### Exercise
Copy each line below as it stands, but skip any picture it contains.

### Data records
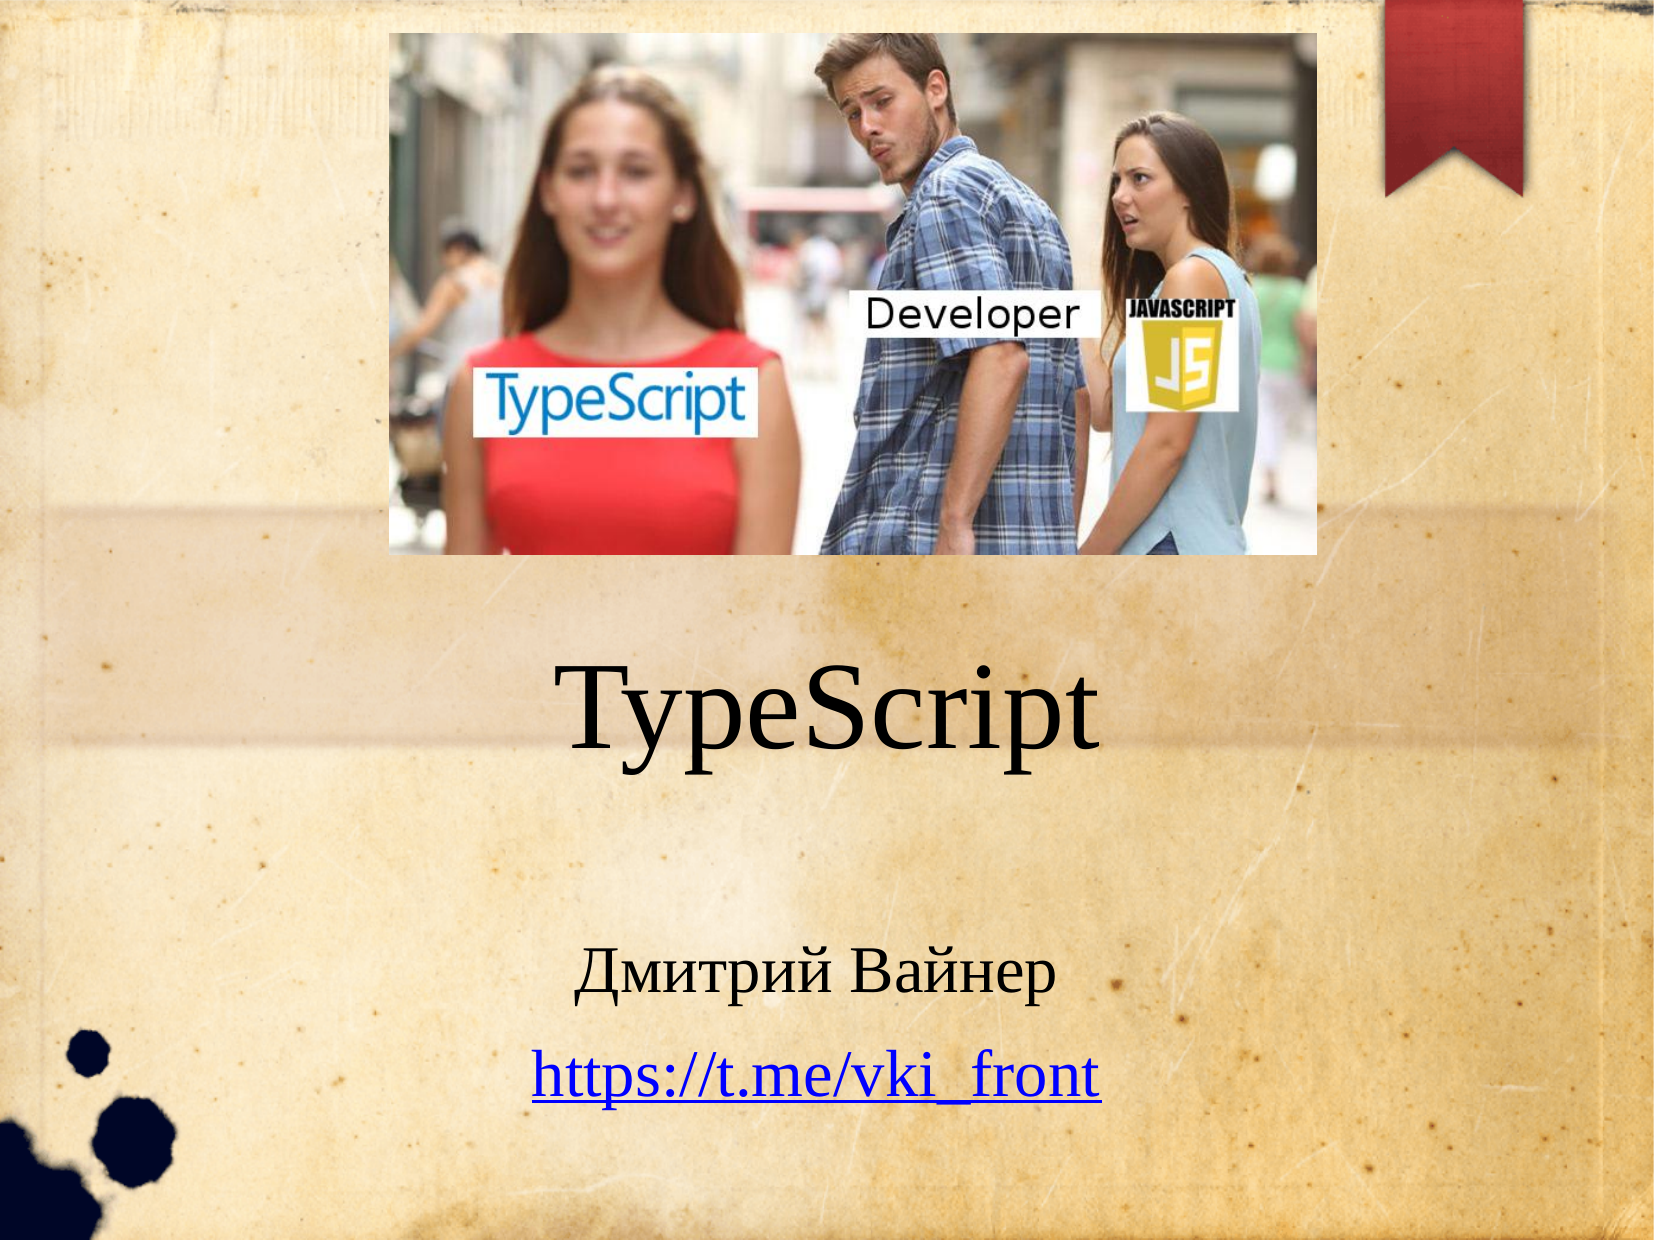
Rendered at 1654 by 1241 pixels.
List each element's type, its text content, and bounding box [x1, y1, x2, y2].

text_box Дмитрий Вайнер https://t.me/vki_front [80, 933, 1536, 1170]
text_box TypeScript [82, 602, 1571, 810]
picture [0, 0, 1654, 1240]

### The answer
Rendered at 1654 by 1241 pixels.
List each element's type, its text content, and bounding box [x1, y1, x2, y2].

text_box Дмитрий Вайнер https://t.me/vki_front [80, 933, 1536, 1170]
text_box TypeScript [82, 602, 1571, 810]
picture [0, 0, 1654, 1240]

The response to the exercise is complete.